#### Texto fornecido:
------------------------------------------------------------

Mulheres, paridade e sotaques

Mas a mudança tende a demorar, e foi Sandra Oh quem avisou que “no próximo ano” tudo “poderá ser diferente”. Logo a seguir, uma cara antiga, Michael Douglas, ganhou um Globo pela prestação na comédia The Kominsky Method, do Netflix. Seguiram-se estatuetas para Homem-Aranha: No Universo Aranha, de Peter Ramsey, Robert Persichetti Jr. e Rodney Rothman, na categoria de Melhor Filme de Animação, bem como para o escocês Richard Madden, por The Bodyguard, o britânico Ben Whishaw, por A Very English Scandal, e Patricia Arquette, que se transformou completamente para o seu papel em Escape at Dannemora.

Steve Carell deu o primeiro Prémio Carol Burnett à própria Carol Burnett, a lenda da comédia que durante 11 anos apresentou o programa de variedades The Carol Burnett Show. Mais tarde, Chris Pine honrou Jeff Bridges com o prémio Cecil B. DeMille.

Na música, Justin Hurwitz ganhou por mais uma banda sonora de Damien Chazelle, desta feita por O Primeiro Homem na Lua, seguindo-se a única estatueta para Assim Nasce Uma Estrela: Lady Gaga, Mark Ronson, Anthony Rossomando e Andrew Wyatt, pela escrita de Shallow, a Melhor Canção Original. A cantora transformada em actriz sublinhou, no seu discurso, quão difícil era ser levada a sério como mulher compositora na indústria musical.

------------------------------------------------------------

#### Entradas fornecidas:
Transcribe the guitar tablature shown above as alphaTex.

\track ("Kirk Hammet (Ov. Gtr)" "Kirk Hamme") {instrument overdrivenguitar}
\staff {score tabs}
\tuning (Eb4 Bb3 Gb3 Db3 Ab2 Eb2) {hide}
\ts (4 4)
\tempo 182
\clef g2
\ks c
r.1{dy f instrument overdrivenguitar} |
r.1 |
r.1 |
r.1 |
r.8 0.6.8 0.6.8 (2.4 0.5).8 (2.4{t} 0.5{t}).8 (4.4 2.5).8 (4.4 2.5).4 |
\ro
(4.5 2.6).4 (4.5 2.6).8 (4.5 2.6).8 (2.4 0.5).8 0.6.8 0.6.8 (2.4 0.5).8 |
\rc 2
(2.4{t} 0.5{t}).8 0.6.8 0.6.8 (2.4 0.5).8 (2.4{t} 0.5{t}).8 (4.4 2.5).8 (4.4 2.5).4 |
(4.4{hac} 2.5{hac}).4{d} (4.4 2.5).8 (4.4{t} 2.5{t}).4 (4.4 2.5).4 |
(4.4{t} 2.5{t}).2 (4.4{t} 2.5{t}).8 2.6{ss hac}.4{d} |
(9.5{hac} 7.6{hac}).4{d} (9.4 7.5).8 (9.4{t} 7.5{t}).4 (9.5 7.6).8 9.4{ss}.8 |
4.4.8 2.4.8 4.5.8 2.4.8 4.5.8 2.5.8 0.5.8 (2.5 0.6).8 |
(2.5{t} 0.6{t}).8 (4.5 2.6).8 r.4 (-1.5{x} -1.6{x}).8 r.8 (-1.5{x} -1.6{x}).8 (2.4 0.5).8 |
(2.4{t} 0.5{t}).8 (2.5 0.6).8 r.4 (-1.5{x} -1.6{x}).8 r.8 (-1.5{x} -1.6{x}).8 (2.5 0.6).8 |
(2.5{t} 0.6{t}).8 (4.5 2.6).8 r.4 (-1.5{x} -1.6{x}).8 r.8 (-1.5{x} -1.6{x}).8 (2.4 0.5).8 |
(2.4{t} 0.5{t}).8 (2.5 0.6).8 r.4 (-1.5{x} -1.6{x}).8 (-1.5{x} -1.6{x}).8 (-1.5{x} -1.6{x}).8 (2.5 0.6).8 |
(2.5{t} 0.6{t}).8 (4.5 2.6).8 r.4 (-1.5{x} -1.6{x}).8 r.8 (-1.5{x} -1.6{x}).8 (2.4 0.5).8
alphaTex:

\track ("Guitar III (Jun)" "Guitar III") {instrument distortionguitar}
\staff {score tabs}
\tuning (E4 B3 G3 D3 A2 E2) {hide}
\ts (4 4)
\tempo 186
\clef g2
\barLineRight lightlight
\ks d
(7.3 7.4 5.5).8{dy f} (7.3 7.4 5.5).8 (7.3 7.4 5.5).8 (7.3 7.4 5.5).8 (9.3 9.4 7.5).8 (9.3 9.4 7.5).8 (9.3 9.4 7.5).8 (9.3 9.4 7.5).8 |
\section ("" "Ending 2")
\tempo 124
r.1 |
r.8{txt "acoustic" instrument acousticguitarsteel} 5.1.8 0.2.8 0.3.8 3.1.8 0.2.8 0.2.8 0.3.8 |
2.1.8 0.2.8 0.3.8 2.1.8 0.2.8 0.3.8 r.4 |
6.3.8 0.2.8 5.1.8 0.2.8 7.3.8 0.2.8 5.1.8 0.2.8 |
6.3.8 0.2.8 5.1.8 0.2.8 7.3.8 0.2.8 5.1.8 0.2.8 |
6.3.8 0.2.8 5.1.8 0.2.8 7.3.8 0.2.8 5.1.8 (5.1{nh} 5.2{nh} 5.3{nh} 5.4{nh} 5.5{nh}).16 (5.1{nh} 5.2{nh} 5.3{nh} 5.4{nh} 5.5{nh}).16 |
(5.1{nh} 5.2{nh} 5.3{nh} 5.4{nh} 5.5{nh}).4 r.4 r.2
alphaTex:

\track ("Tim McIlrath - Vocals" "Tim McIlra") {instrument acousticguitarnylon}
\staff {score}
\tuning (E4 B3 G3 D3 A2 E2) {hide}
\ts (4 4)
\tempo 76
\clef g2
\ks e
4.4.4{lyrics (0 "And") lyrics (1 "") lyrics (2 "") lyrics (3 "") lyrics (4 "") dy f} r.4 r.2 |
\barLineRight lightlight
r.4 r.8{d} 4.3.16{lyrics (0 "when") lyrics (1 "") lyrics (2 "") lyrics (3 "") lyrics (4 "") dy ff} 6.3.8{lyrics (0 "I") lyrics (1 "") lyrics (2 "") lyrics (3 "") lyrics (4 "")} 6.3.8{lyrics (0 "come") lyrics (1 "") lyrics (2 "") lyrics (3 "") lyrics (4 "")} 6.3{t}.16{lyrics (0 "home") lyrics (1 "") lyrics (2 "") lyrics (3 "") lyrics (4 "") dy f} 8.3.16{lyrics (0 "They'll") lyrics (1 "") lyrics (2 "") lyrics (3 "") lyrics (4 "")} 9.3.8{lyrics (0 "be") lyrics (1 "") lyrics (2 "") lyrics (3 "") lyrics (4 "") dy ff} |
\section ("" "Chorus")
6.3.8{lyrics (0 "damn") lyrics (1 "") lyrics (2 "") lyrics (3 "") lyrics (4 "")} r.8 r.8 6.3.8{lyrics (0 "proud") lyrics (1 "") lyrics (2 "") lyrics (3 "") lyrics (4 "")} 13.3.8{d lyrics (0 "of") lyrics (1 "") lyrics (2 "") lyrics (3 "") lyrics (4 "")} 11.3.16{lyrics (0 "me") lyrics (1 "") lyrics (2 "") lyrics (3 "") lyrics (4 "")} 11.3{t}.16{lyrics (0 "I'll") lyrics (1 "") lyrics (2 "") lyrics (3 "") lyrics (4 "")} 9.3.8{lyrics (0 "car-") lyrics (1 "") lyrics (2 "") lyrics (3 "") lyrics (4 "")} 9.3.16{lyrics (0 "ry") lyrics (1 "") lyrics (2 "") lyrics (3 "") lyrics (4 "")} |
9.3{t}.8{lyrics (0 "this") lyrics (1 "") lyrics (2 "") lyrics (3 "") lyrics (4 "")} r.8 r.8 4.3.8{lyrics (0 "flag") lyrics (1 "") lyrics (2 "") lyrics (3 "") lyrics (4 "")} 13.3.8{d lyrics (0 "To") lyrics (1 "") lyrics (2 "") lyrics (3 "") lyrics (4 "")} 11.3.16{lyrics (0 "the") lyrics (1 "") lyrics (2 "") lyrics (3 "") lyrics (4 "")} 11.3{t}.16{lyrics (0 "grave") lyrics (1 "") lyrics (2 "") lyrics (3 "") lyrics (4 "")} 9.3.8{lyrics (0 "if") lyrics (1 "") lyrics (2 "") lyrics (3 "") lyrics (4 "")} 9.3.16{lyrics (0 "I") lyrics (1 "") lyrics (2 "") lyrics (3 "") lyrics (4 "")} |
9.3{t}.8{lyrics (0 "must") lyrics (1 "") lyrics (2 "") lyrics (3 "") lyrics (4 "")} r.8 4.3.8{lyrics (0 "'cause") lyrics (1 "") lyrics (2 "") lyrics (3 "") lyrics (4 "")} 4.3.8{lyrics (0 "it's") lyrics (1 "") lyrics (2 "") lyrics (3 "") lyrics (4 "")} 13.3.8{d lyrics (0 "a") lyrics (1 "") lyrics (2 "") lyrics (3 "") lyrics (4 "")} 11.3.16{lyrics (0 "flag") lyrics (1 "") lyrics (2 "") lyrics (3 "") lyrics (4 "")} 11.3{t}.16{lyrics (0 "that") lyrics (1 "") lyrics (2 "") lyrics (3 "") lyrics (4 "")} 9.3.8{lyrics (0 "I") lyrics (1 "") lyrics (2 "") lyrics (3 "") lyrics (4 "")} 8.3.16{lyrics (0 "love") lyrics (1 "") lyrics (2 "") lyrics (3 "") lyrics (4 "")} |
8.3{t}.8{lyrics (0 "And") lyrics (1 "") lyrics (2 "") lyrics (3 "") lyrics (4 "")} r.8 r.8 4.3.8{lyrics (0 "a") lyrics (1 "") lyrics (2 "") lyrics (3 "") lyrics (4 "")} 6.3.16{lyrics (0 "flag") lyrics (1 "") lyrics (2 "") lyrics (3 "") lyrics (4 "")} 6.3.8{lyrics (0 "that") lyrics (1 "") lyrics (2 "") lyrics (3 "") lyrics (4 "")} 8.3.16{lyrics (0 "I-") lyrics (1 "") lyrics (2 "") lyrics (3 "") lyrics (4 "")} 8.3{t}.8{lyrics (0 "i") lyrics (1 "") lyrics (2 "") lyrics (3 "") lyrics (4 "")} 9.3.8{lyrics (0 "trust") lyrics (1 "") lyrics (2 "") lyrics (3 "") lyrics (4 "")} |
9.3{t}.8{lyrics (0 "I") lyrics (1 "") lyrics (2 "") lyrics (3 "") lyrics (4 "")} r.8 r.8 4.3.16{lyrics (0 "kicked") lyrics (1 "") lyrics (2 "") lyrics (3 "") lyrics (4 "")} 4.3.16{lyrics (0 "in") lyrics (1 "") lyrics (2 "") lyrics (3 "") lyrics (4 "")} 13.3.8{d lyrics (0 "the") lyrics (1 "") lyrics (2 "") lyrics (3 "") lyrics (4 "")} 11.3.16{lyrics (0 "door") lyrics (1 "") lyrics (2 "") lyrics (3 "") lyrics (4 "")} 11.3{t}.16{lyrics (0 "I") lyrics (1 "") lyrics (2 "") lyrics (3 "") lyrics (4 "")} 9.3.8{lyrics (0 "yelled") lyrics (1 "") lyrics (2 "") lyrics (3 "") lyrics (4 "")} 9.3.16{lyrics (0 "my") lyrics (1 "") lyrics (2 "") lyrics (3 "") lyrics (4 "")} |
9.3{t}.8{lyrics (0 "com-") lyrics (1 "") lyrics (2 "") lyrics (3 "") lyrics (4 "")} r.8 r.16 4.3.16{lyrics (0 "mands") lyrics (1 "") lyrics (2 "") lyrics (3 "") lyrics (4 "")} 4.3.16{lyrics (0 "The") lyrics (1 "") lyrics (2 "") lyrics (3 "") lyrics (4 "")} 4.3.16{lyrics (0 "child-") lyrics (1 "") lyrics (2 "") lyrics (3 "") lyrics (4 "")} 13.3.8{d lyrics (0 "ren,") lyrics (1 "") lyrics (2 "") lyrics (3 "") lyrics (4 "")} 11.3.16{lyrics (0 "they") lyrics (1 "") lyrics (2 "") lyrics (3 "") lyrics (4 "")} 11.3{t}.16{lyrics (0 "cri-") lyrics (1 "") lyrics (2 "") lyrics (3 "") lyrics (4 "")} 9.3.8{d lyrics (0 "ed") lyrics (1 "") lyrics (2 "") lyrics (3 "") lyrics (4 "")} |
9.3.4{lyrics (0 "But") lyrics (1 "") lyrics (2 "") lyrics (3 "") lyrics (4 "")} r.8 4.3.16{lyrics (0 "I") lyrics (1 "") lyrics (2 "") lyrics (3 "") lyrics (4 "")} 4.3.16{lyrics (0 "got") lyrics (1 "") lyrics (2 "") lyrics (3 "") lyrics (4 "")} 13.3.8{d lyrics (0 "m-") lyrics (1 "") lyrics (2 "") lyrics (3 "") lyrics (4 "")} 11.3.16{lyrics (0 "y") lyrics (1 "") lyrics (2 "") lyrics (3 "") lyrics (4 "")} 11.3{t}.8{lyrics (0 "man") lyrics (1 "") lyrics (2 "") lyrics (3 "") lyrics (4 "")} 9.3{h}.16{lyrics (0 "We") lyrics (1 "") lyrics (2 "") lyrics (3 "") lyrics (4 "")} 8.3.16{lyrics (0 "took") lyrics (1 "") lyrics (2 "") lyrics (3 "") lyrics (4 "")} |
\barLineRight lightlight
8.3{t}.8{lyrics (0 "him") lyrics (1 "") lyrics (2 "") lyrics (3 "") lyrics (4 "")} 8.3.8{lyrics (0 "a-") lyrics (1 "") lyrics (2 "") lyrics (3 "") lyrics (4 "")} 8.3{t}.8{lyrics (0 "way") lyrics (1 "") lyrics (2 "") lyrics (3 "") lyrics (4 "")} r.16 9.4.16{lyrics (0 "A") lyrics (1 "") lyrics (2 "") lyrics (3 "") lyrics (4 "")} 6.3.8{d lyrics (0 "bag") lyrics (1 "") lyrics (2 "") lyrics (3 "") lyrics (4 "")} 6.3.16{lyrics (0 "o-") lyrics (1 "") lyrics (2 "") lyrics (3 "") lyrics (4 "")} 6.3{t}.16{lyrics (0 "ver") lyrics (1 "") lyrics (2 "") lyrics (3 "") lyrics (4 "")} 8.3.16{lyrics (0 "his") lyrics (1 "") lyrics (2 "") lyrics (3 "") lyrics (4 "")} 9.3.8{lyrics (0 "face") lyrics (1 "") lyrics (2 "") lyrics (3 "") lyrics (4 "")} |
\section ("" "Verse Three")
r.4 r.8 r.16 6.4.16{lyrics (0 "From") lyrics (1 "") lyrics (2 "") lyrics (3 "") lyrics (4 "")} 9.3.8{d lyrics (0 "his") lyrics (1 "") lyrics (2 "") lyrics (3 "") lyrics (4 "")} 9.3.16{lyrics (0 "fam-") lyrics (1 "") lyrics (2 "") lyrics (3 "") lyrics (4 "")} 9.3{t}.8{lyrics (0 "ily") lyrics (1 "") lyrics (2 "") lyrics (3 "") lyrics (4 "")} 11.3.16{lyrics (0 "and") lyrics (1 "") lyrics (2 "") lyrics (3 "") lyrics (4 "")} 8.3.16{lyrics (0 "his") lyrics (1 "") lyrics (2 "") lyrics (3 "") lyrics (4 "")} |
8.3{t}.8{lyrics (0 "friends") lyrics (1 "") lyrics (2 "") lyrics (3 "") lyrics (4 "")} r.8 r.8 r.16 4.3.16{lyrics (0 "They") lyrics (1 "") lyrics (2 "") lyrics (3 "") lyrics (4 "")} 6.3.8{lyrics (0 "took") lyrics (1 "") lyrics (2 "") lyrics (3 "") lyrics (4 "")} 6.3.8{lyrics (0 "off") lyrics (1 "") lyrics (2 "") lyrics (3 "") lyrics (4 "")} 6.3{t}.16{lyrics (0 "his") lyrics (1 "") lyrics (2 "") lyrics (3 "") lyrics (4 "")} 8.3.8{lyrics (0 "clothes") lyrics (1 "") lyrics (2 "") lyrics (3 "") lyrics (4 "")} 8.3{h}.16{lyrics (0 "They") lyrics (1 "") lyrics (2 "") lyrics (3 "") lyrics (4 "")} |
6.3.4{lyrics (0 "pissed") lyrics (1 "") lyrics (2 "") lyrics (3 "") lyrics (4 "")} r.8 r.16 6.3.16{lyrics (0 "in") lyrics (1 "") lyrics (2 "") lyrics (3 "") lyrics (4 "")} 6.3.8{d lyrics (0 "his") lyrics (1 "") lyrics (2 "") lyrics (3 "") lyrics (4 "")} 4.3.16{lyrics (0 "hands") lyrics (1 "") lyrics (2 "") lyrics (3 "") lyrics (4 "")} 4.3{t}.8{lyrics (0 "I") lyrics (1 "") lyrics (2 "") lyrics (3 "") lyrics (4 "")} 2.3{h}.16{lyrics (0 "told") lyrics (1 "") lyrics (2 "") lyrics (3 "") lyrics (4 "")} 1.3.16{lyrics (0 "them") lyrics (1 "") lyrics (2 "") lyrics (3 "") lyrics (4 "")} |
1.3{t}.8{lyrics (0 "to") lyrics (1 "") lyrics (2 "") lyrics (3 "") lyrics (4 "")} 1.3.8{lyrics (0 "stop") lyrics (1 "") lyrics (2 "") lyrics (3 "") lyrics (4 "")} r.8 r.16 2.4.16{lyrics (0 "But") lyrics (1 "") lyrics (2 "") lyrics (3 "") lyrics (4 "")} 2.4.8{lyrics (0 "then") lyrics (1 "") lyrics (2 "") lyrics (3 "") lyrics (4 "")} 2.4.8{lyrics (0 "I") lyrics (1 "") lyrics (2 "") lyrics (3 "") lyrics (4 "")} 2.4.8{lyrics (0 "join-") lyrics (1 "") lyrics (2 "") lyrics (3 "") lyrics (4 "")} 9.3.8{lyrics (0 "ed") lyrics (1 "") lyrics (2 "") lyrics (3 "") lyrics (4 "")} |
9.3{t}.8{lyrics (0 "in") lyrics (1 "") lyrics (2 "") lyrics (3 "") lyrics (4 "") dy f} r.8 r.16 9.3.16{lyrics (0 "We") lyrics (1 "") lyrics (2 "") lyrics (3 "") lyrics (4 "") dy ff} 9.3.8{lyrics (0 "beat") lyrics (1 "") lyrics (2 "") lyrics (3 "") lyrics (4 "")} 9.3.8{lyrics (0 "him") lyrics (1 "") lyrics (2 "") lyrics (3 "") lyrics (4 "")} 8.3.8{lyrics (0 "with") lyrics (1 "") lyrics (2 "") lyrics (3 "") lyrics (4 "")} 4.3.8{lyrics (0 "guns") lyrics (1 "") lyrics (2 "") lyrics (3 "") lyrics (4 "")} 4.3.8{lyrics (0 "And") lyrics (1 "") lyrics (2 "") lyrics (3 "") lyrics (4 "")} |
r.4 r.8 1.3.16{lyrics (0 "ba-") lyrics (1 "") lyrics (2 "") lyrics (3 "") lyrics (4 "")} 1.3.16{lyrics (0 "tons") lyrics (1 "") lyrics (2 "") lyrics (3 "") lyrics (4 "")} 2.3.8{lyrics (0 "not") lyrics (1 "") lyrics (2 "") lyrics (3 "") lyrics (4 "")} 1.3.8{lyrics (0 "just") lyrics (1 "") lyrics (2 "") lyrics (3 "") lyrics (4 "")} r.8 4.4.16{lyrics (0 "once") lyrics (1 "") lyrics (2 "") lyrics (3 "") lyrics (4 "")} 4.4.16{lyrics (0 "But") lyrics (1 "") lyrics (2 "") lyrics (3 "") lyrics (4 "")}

------------------------------------------------------------

#### O que fazer:
Indique se cada afirmação concorda com o texto fornecido, respondendo sim ou não e citando literalmente as palavras do texto que o decidem. (a) Michael Douglas ganhou um Globo pela comédia The Kominsky Method. (b) Steve Carell entregou o prémio Cecil B. DeMille a Jeff Bridges. (c) Assim Nasce Uma Estrela recebeu várias estatuetas. As entradas não fazem falta para este trabalho.

#### Resposta à tarefa:
(a) Sim: "Michael Douglas, ganhou um Globo pela prestação na comédia The Kominsky Method".
(b) Não: "Chris Pine honrou Jeff Bridges com o prémio Cecil B. DeMille".
(c) Não: "a única estatueta para Assim Nasce Uma Estrela".